Le programme de Boric ne répond pas aux revendications urgentes du monde du travail et des classes populaires pas plus qu’aux revendications nées de la rébellion d’octobre 2019. C’est pour cela qu’il s’agit de construire une alternative du monde du travail, par le biais d’un programme capable d’affronter Kast, la droite et l’ensemble des partis qui ont gouverné depuis la fin de la dictature et qui renforce l’auto-organisation et la mobilisation pour arracher les revendications pour lesquelles nous avons luttées et pour en finir, une fois pour toutes, avec l’héritage pinochétiste, dans la perspective d’un gouvernement des travailleuses et des travailleurs.

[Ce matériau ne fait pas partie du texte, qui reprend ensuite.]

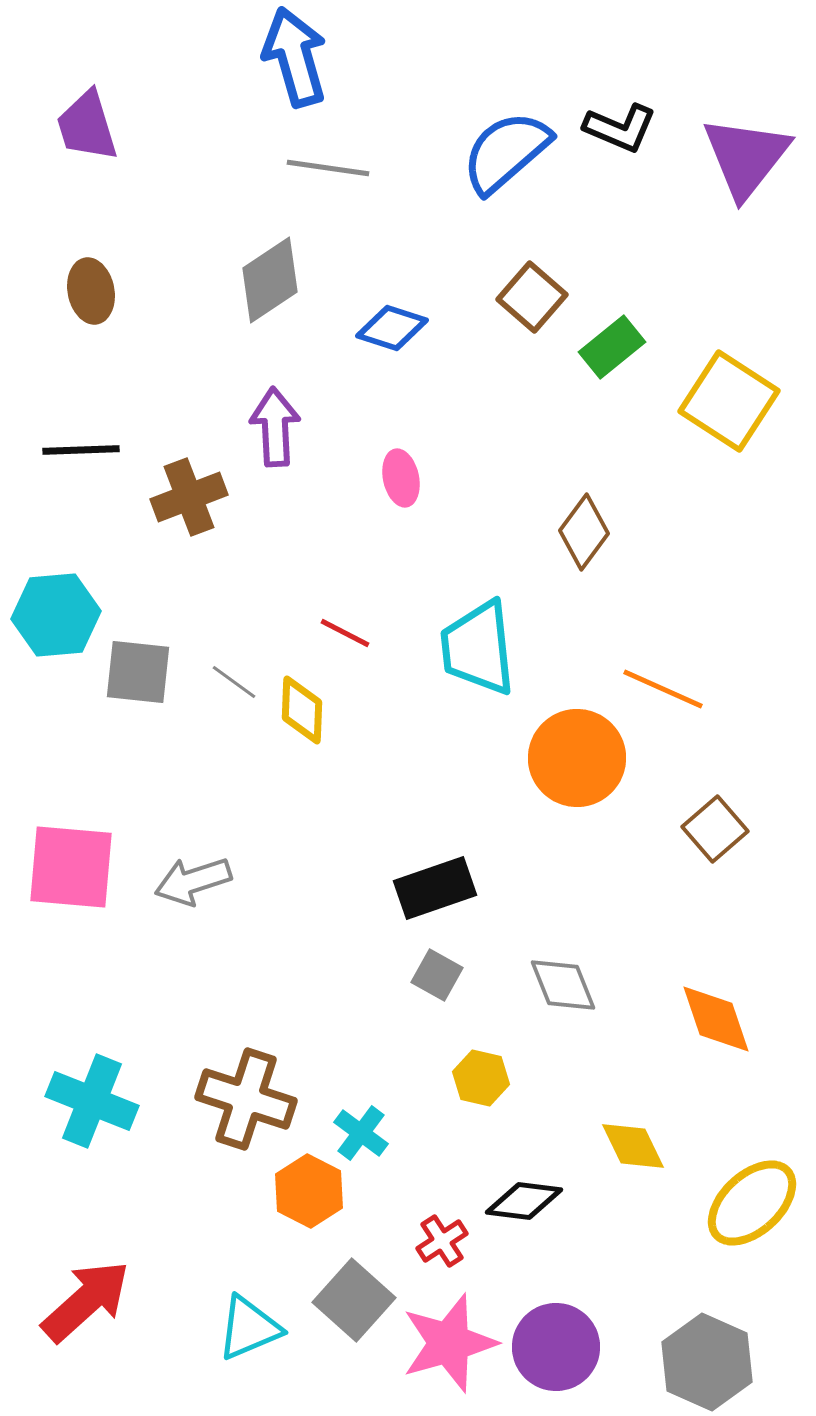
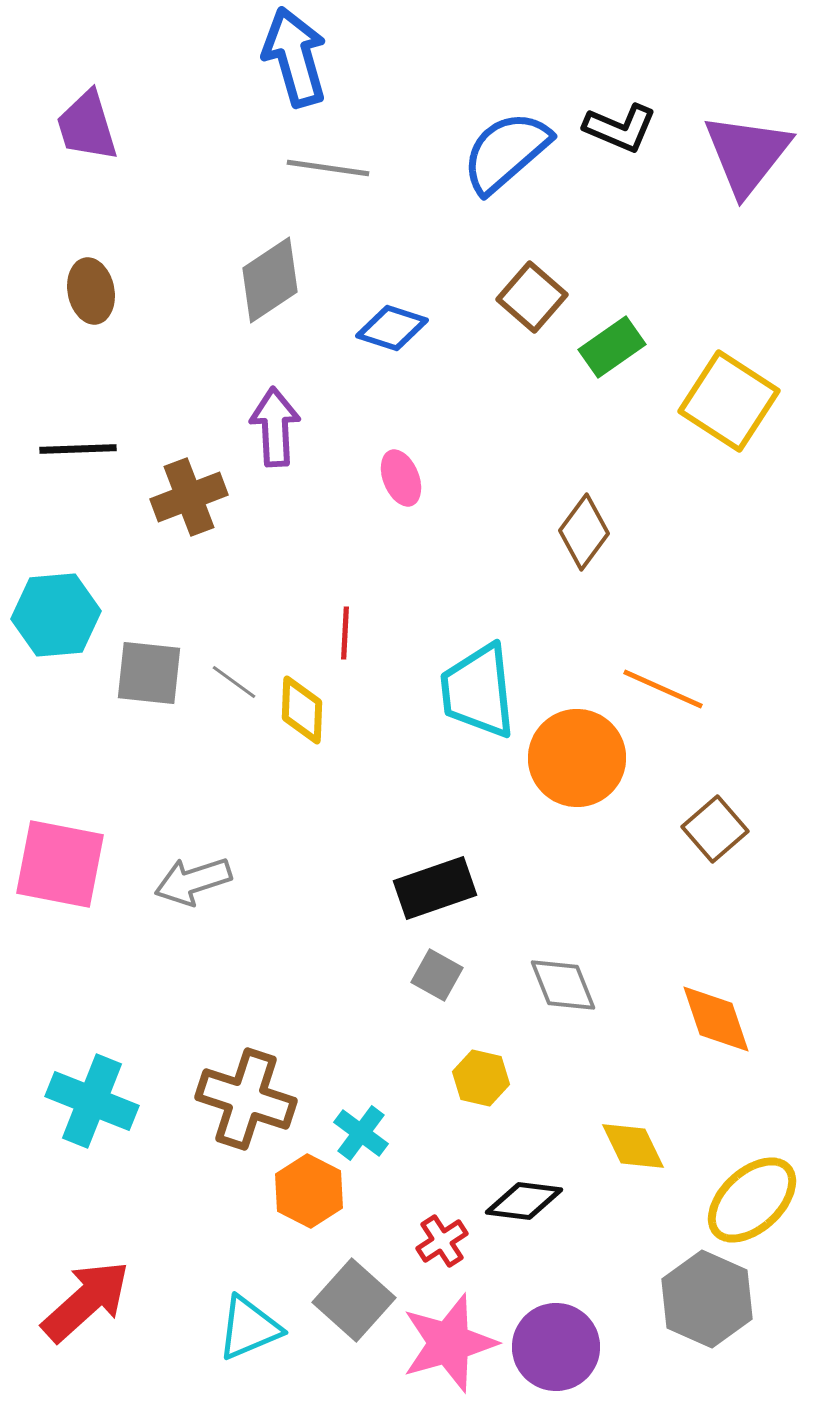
purple triangle at (746, 157): moved 1 px right, 3 px up
green rectangle at (612, 347): rotated 4 degrees clockwise
black line at (81, 450): moved 3 px left, 1 px up
pink ellipse at (401, 478): rotated 10 degrees counterclockwise
red line at (345, 633): rotated 66 degrees clockwise
cyan trapezoid at (478, 648): moved 43 px down
gray square at (138, 672): moved 11 px right, 1 px down
pink square at (71, 867): moved 11 px left, 3 px up; rotated 6 degrees clockwise
yellow ellipse at (752, 1203): moved 3 px up
gray hexagon at (707, 1362): moved 63 px up
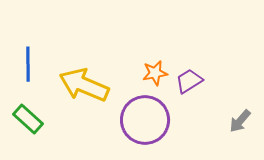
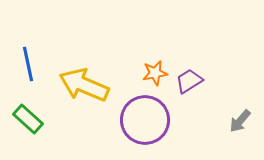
blue line: rotated 12 degrees counterclockwise
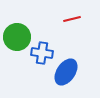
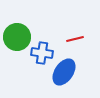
red line: moved 3 px right, 20 px down
blue ellipse: moved 2 px left
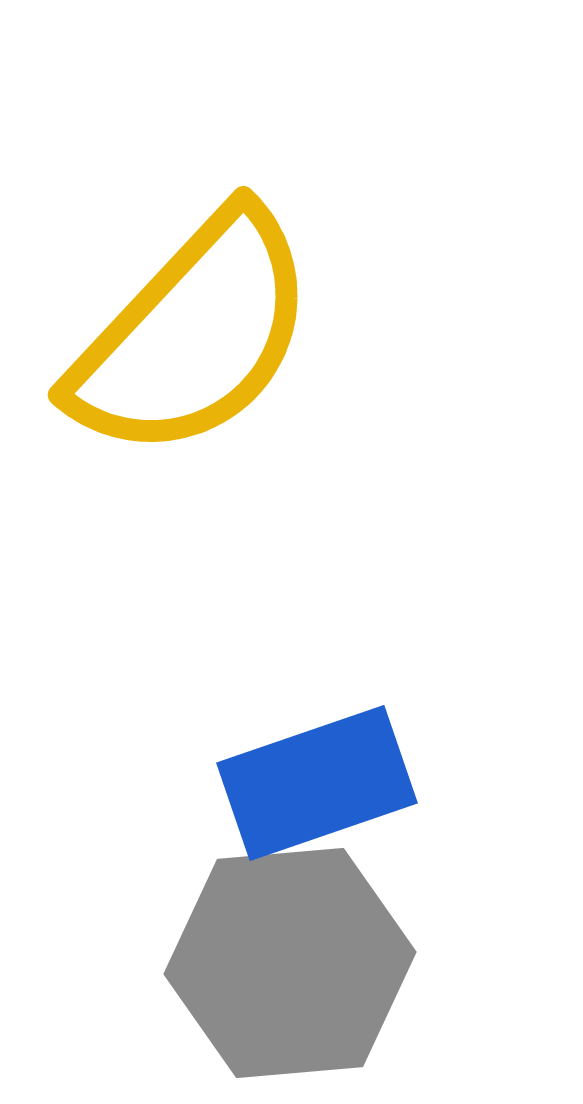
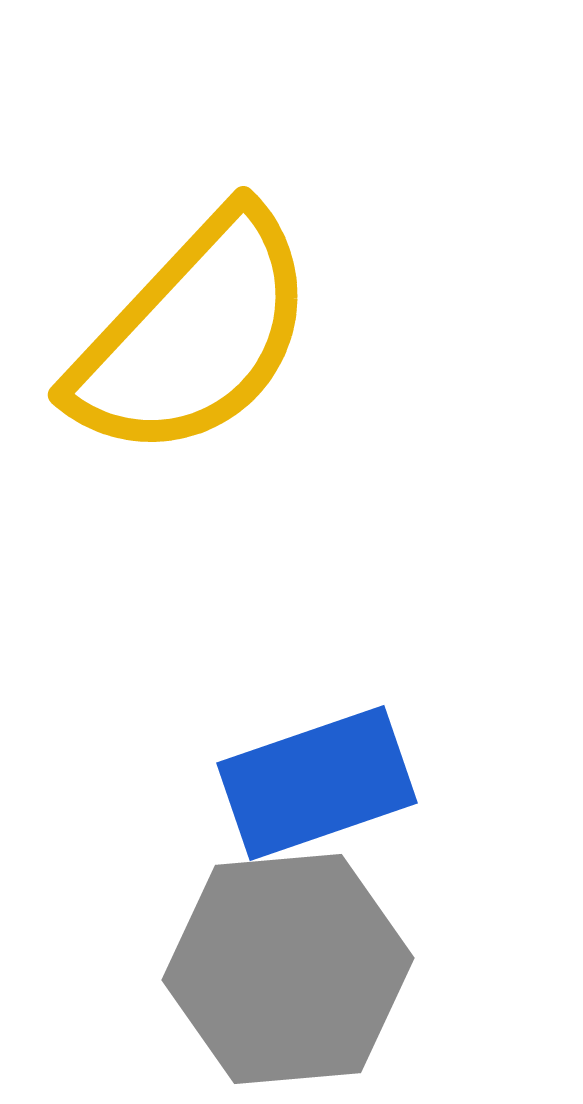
gray hexagon: moved 2 px left, 6 px down
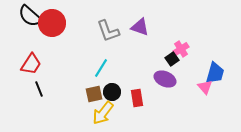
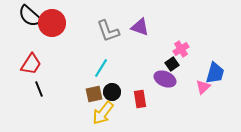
black square: moved 5 px down
pink triangle: moved 2 px left; rotated 28 degrees clockwise
red rectangle: moved 3 px right, 1 px down
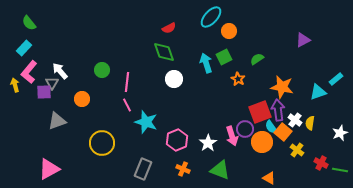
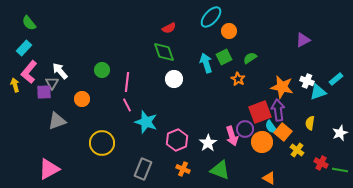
green semicircle at (257, 59): moved 7 px left, 1 px up
white cross at (295, 120): moved 12 px right, 39 px up; rotated 16 degrees counterclockwise
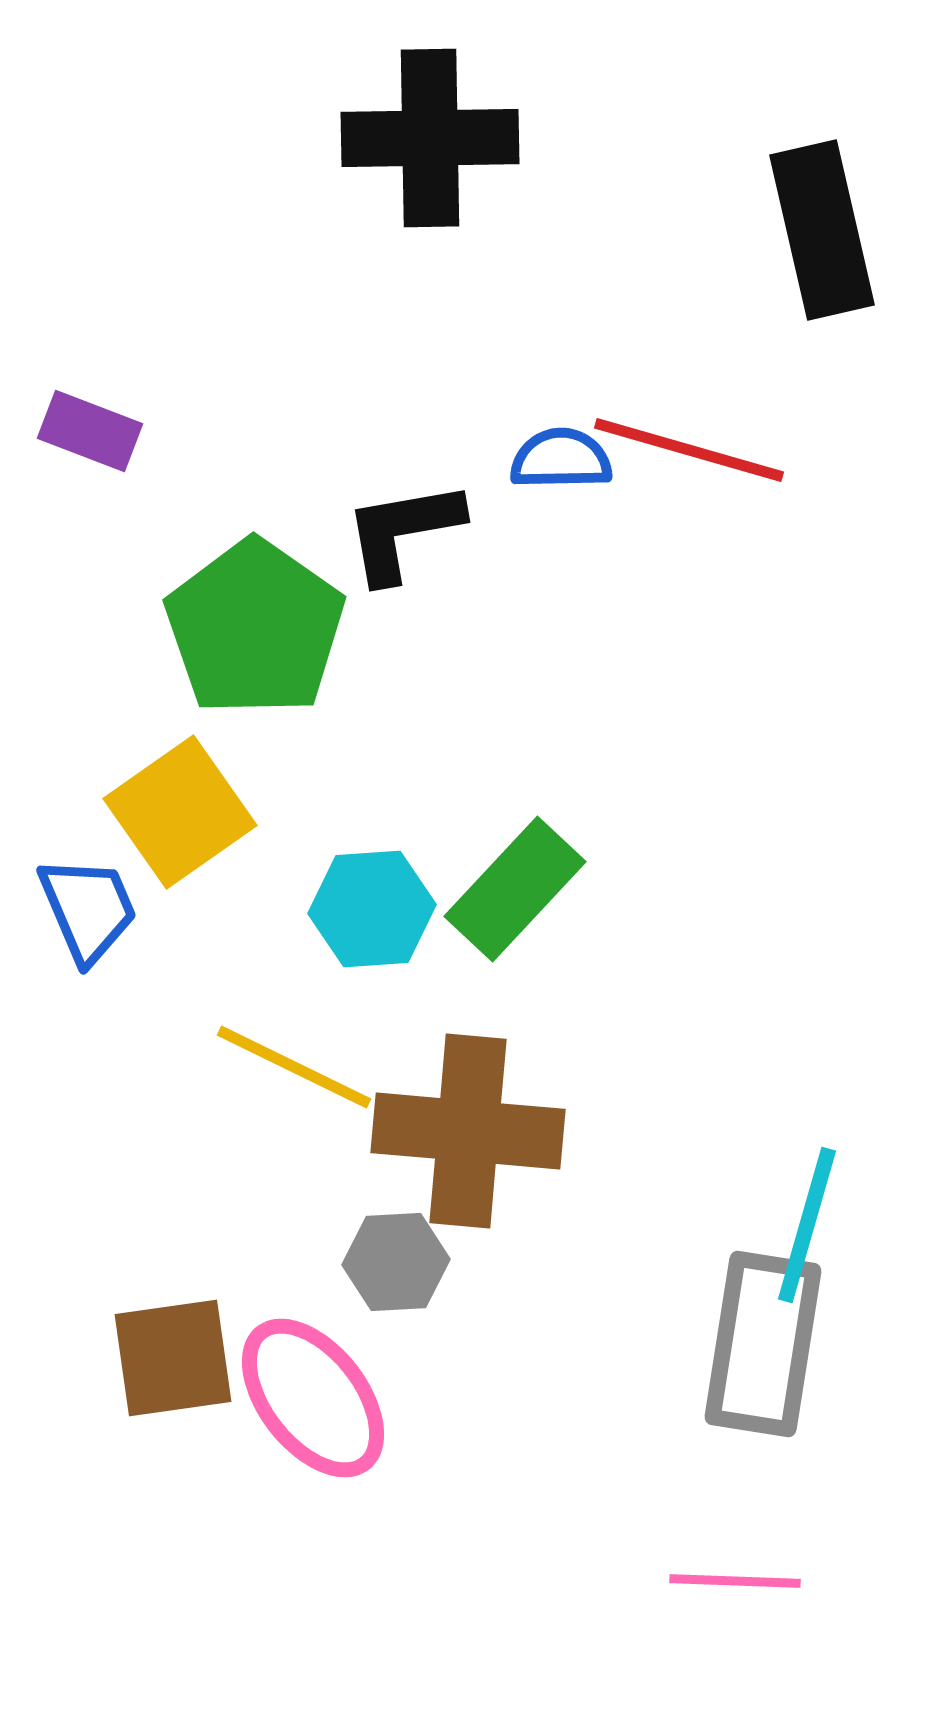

Ce programme doit revendiquer l’augmentation général des salaire, l’accès à un vrai travail pour toutes et tous, sans précarité, l’éducation et la santé, publiques et de qualité, au service des besoins de la population, en finir avec les fonds de pension privés (AFP), un salaire et une retraite d’au moins 600.000 pesos, indexés sur l’inflation, le droit à un logement digne qui mette fin au business des banques et des grands groupes immobiliers, la liberté des prisonniers politique, le jugement des responsables de la répression, la dissolution des forces de police. Ce programme doit permettre de faire face à l’offensive répressive qui s’abat sur le Wallmapu, le territoire historique des Mapuche, dans le Sud du pays, pour mettre fin à la militarisation de la région et exiger le retour de leurs terres ancestrales aux communautés. Il doit mettre en avant les droits des femmes, le droit à l’IVG, gratuit. Il doit permettre d’en finir avec le pillage de nos ressources en nationalisant l’eau, le cuivre, le lithium, sous le contrôle des travailleurs et des communautés, et de renationaliser les entreprises privatisées dans le secteur du gaz et de l’électricité, au service des usagers, et placer ces ressources au service des nécessités de la population et non du profit.